■ Exercise ■
From the records below, transcribe exactly the lines that begin at the line with "G04 Gerber Fmt 4.6, Leading" and end at the line with "X158515685Y-74565685D01*", both included.
****************
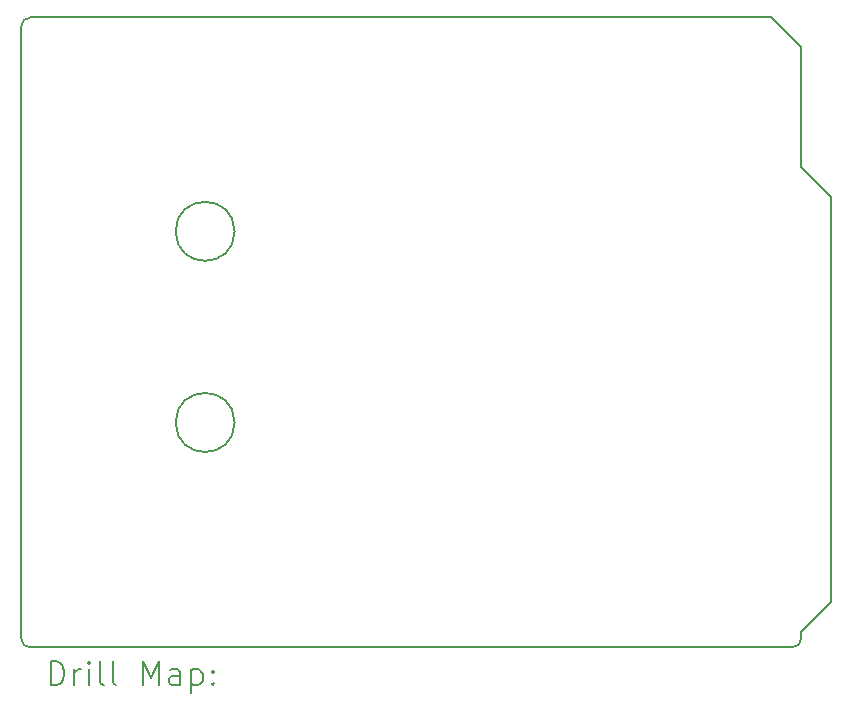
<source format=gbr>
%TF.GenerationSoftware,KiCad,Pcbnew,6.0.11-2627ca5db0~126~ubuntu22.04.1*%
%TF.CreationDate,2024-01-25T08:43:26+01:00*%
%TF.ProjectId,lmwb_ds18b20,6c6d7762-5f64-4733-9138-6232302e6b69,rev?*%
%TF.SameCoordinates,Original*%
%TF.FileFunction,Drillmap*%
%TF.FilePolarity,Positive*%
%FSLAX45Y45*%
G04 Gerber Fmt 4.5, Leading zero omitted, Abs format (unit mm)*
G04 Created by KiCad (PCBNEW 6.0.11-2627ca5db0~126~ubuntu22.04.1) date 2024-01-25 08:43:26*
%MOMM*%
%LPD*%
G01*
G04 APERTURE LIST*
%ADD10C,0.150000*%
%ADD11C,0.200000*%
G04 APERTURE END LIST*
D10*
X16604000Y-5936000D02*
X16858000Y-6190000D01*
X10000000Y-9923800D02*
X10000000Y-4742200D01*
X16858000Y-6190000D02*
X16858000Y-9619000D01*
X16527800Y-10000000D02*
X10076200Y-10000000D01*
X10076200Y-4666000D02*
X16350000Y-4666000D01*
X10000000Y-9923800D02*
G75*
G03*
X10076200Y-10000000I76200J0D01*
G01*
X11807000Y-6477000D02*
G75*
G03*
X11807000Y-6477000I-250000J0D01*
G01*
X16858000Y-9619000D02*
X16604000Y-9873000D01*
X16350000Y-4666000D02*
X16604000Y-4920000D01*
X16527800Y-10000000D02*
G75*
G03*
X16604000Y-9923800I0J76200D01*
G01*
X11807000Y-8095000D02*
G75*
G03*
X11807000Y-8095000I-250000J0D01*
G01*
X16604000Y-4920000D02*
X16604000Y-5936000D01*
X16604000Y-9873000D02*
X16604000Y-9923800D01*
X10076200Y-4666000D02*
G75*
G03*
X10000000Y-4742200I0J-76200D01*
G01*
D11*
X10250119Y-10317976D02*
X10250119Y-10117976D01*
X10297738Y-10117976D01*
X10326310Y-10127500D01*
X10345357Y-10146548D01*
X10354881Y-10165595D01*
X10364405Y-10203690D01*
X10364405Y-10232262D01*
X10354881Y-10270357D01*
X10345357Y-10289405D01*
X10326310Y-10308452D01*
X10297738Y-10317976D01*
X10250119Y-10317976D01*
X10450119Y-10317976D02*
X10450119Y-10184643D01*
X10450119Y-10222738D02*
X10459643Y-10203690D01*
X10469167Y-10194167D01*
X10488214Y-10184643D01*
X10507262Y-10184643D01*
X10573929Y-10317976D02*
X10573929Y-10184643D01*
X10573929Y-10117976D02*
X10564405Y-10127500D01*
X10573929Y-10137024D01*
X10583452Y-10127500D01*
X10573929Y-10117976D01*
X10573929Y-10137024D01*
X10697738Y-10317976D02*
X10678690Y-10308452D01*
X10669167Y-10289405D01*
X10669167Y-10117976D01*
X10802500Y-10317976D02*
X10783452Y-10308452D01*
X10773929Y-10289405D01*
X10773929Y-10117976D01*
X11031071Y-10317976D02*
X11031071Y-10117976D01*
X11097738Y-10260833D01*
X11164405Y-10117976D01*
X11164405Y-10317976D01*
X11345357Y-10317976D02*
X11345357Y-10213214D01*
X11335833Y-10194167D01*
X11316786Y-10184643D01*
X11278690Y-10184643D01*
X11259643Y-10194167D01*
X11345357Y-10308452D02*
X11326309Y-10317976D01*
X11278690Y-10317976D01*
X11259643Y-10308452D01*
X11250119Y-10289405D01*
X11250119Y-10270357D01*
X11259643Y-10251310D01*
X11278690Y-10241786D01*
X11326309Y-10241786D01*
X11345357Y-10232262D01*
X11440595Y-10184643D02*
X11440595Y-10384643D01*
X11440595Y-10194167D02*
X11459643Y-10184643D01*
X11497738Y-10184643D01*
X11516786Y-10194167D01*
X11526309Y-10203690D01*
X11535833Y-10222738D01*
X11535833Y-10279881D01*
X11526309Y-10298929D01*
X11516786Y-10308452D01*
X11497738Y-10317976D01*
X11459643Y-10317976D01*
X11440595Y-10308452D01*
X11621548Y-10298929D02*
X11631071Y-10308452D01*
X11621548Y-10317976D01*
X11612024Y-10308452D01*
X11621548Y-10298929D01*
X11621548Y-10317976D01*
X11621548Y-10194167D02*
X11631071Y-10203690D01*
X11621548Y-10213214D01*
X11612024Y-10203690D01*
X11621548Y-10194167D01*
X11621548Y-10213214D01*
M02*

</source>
****************
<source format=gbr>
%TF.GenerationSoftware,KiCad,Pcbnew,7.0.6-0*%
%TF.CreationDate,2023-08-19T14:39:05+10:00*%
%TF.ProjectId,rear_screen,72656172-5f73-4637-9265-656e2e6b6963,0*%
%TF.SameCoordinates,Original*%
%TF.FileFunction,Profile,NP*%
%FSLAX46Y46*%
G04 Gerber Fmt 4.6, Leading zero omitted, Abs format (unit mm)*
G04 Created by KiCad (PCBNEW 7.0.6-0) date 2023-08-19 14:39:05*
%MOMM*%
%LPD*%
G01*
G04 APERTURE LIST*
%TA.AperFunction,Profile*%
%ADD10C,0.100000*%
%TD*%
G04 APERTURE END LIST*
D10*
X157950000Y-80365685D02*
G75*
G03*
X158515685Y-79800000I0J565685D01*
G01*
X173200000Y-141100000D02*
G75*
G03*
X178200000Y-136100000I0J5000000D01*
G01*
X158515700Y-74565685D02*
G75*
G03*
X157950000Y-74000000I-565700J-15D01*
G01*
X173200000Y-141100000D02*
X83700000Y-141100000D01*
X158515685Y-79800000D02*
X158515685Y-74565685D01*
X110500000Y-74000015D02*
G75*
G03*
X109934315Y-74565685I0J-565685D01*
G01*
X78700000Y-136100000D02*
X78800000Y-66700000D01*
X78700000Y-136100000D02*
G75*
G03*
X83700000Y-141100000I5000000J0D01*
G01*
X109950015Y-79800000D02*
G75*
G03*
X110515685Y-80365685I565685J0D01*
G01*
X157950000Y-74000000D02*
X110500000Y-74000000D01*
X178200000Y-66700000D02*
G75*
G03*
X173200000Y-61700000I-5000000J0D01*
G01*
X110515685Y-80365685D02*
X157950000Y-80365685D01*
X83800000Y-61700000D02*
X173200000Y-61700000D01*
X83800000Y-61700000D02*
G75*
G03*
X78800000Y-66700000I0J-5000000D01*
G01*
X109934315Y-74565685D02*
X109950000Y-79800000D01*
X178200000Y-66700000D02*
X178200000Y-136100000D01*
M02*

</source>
****************
■ Exercise output ■
G04 Gerber Fmt 4.6, Leading zero omitted, Abs format (unit mm)*
G04 Created by KiCad (PCBNEW 7.0.6-0) date 2023-08-19 14:39:05*
%MOMM*%
%LPD*%
G01*
G04 APERTURE LIST*
%TA.AperFunction,Profile*%
%ADD10C,0.100000*%
%TD*%
G04 APERTURE END LIST*
D10*
X157950000Y-80365685D02*
G75*
G03*
X158515685Y-79800000I0J565685D01*
G01*
X173200000Y-141100000D02*
G75*
G03*
X178200000Y-136100000I0J5000000D01*
G01*
X158515700Y-74565685D02*
G75*
G03*
X157950000Y-74000000I-565700J-15D01*
G01*
X173200000Y-141100000D02*
X83700000Y-141100000D01*
X158515685Y-79800000D02*
X158515685Y-74565685D01*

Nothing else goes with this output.